If the rules are enacted, manufacturers of genetically modified organisms (GMOs) will decide for themselves whether or not to report experimental testing of their genetically engineered (GE) crops to the USDA. This move will sanction a glaring conflict of interest and allow GMOs to go directly from the lab to the market for consumption.
Chemical companies have repeatedly attempted to bury evidence of harm caused by their products, including Roundup and its active ingredient glyphosate. GE crops cannot be contained and often cross-pollinate organic crops and wild species. When organic crops are contaminated, organic farmers must dump their harvest into far-less-profitable non-organic markets.

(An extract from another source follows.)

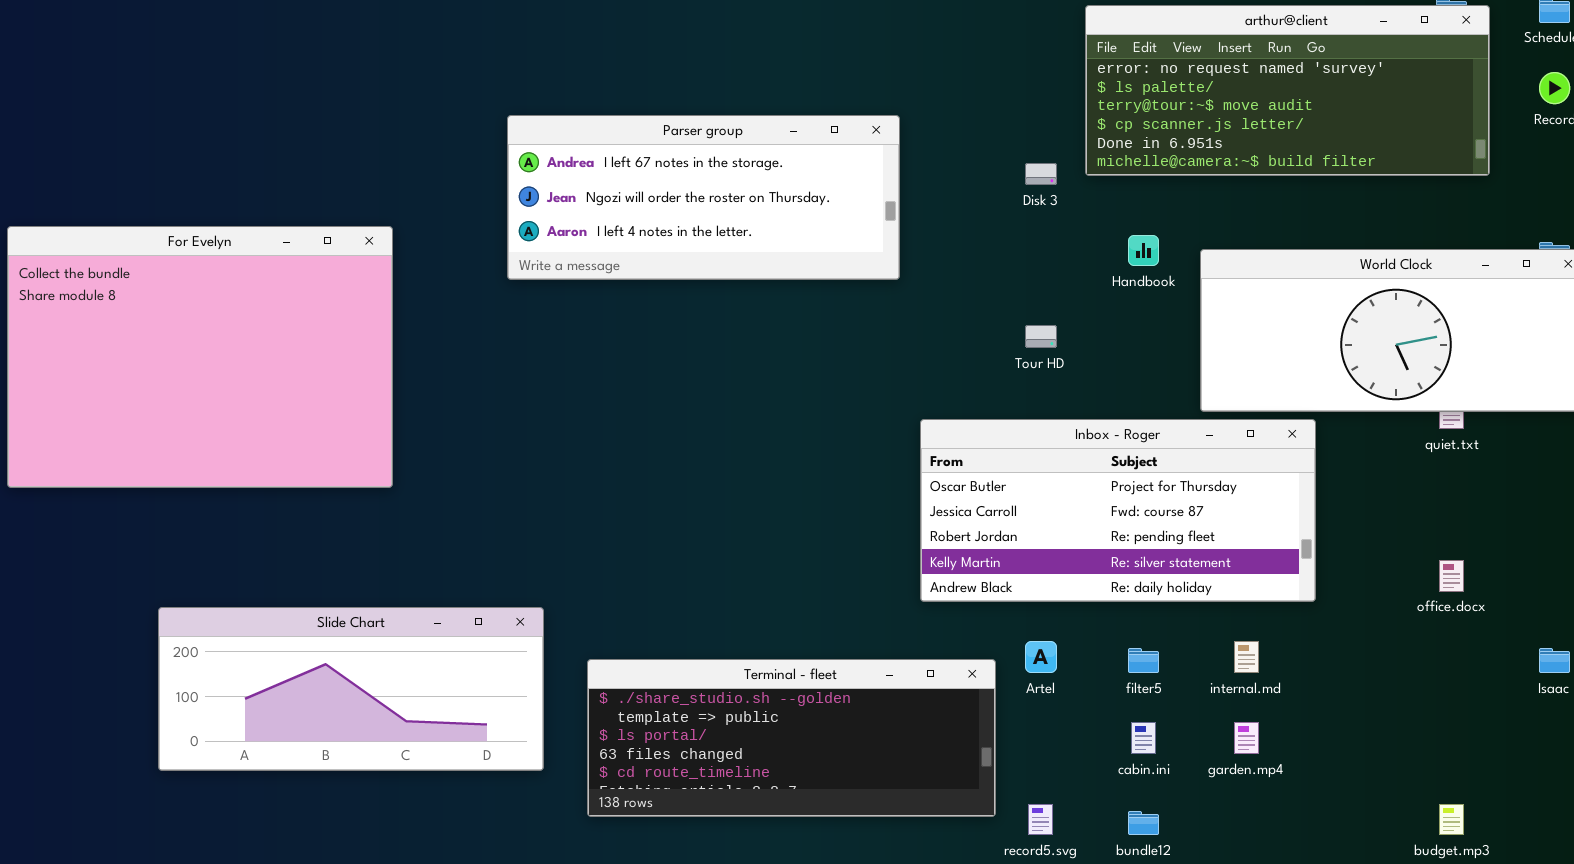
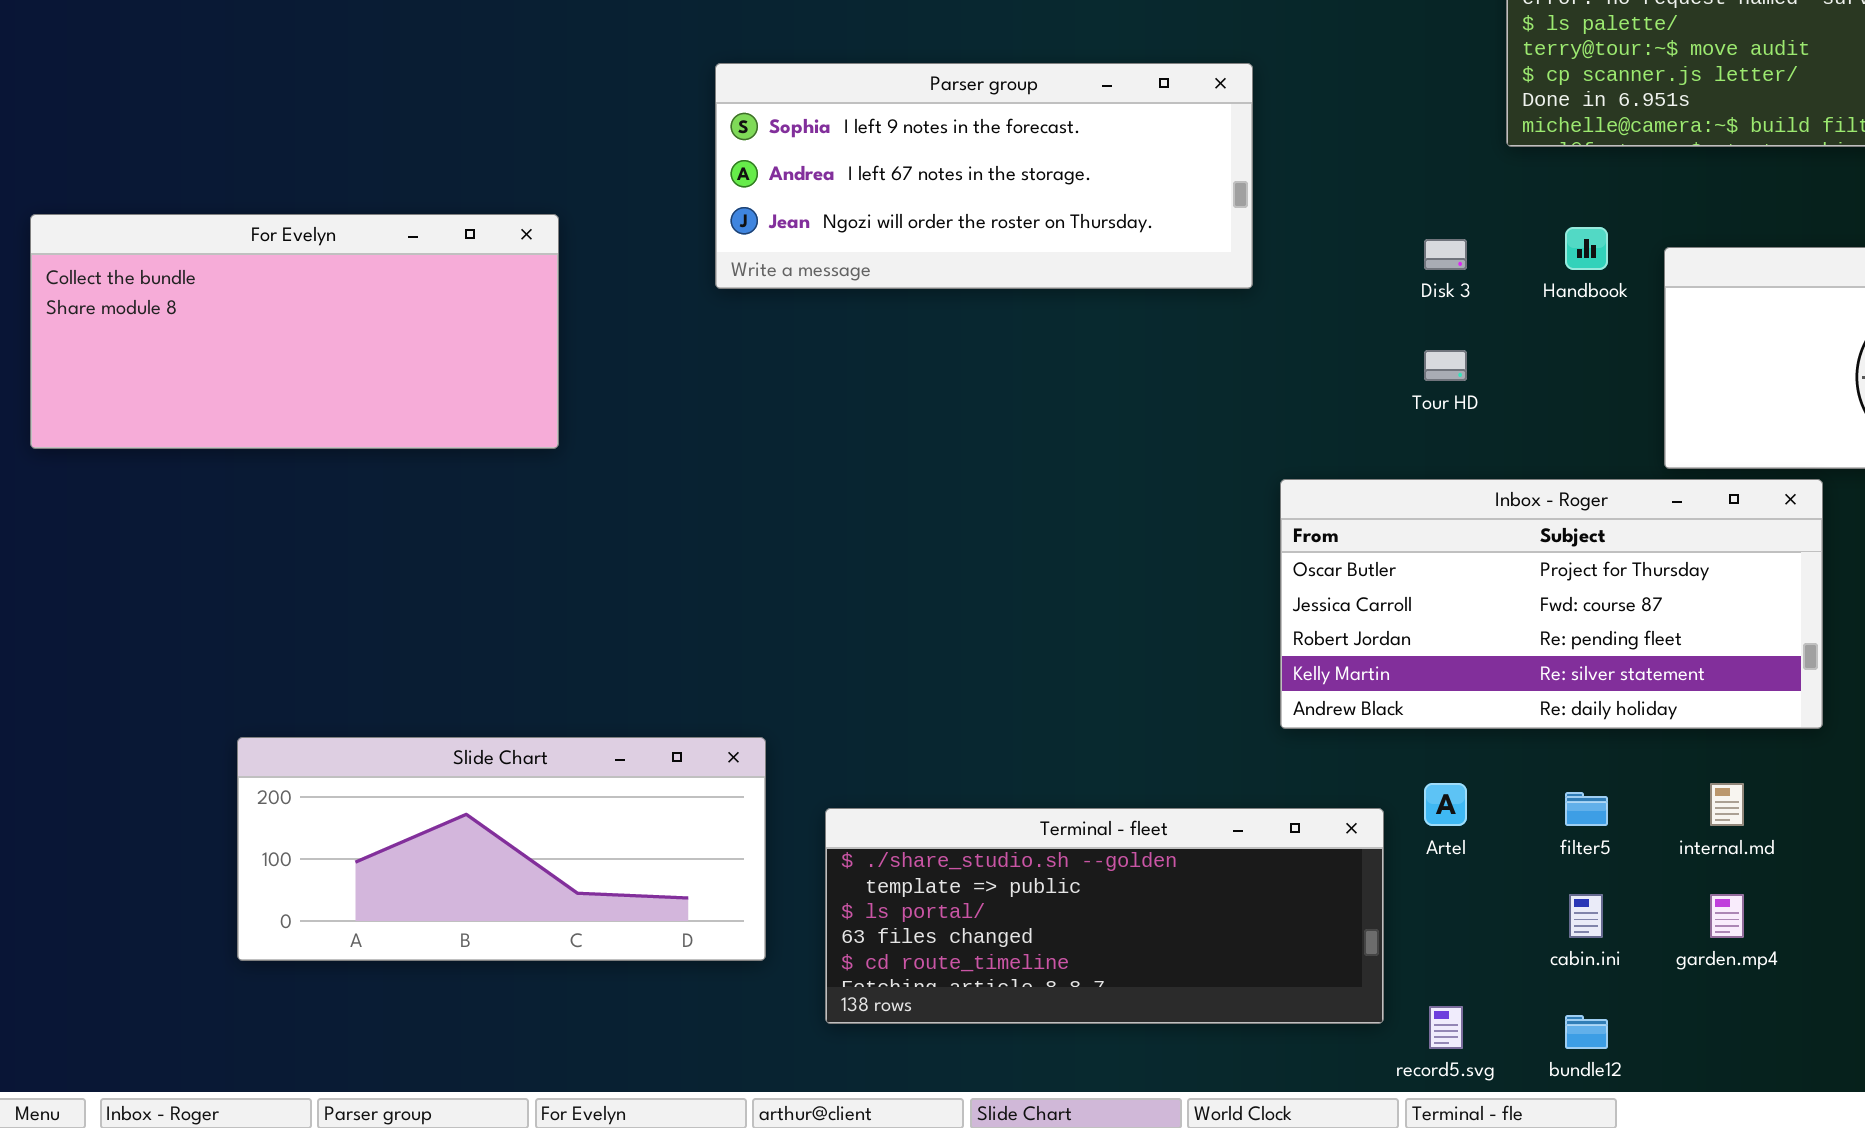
Parser group: [507,115,900,280] -> [715,63,1253,289], scrolled up 1 row
Disk 3: [1025,163,1057,185] -> [1424,239,1467,270], moved
For Evelyn: [7,226,393,488] -> [30,214,559,449], resized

Allowing GMO manufacturers to forego evaluation under federal health and environmental laws would encourage the introduction of untested GE crops, increase the likelihood of contamination on organic farms and in the wild, and embolden the reckless use of pesticides which these crops are typically engineered to withstand.
Your public comments matter. Let the USDA know that self-regulation is not regulation at all!
When commenting, please use your own words to address the specific issue of chemical companies being given greater control over their own regulation. For more on submitting effective comments, read these tips on Regulations.gov.
Your comment could address any of these concerns:
- Deregulation of GMOs will result in even less transparency in the food system and provide organic farmers less information about which GE crops are grown near their fields. This increased risk for GMO contamination of organic crops is borne entirely by organic farmers;
- The creation of new strains of living organisms, including those genetically engineered to withstand pesticides, should be overseen by regulators for the public good; and
- Conflicts of interest arise when chemical and bioengineering companies are asked to regulate their own potential money-making activities.